── DOCUMENT SEGMENT

According to Blunt, Wallis' "organization distributed more than 300,000 'Voting God's Politics Issues Guides' in an effort to thwart religious conservatives and prompt voters to think more broadly about what he believes a biblical political agenda entails.
"The Democratic leadership needs to recognize how the winds are changing," Wallis told Christianity Today. "I really think there is a third force. Not a third party but a broader, deeper agenda that reflects a more biblical political agenda. [Focus on the Family founder James] Dobson can't be happy this morning, but neither can the Secular Left.
"The candidates who won are genuinely either people of faith or friendly to faith. A lot of them are pro-life, and pro-poor," he said. "The religious faith communities were deeply involved in increasing the minimum wage, and people are saying that fair wages are a biblical issue."
The Rev. Barry Lynn, executive director of Americans United for Separation of Church and State had a different view. "The Religious Right threw everything it had into this election and still came up short," Lynn said in a statement released early Wednesday. "Its campaign to politicize churches and demonize its opponents has failed."

────
── DATASET EXCERPTS

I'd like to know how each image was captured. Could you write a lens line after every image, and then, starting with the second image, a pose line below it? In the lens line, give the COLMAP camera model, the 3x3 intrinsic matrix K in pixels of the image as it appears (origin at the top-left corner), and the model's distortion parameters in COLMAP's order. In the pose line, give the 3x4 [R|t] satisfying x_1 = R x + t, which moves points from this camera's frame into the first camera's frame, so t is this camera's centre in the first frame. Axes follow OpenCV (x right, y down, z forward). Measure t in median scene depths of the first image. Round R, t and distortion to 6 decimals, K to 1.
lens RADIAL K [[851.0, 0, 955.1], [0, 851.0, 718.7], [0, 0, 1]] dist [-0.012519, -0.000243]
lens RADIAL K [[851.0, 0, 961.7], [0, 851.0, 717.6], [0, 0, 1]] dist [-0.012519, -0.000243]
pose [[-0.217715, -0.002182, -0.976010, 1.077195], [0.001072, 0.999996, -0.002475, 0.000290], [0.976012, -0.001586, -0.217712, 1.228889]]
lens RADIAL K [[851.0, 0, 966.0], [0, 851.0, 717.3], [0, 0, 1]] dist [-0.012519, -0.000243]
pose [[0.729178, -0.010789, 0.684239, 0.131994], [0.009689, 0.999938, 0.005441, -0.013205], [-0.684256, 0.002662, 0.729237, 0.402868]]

────

= REQUIREMENT 1 =
Edit the passage on religious reactions to the election from "According to Blunt, Wallis'" to "political agenda entails.", inclusive, replacing "organization" with "group".
= REQUIREMENT 2 =
Translate this sentence from the passage on religious reactions to the election into Spanish: "Its campaign to politicize churches and demonize its opponents has failed."
= REQUIREMENT 3 =
According to the passage on religious reactions to the election, how many "Voting God's Politics Issues Guides" did Wallis' organization distribute?

= EXERCISE SOLUTION 1 =
According to Blunt, Wallis' "group distributed more than 300,000 'Voting God's Politics Issues Guides' in an effort to thwart religious conservatives and prompt voters to think more broadly about what he believes a biblical political agenda entails.

= EXERCISE SOLUTION 2 =
Su campaña para politizar las iglesias y demonizar a sus oponentes ha fracasado.

= EXERCISE SOLUTION 3 =
More than 300,000.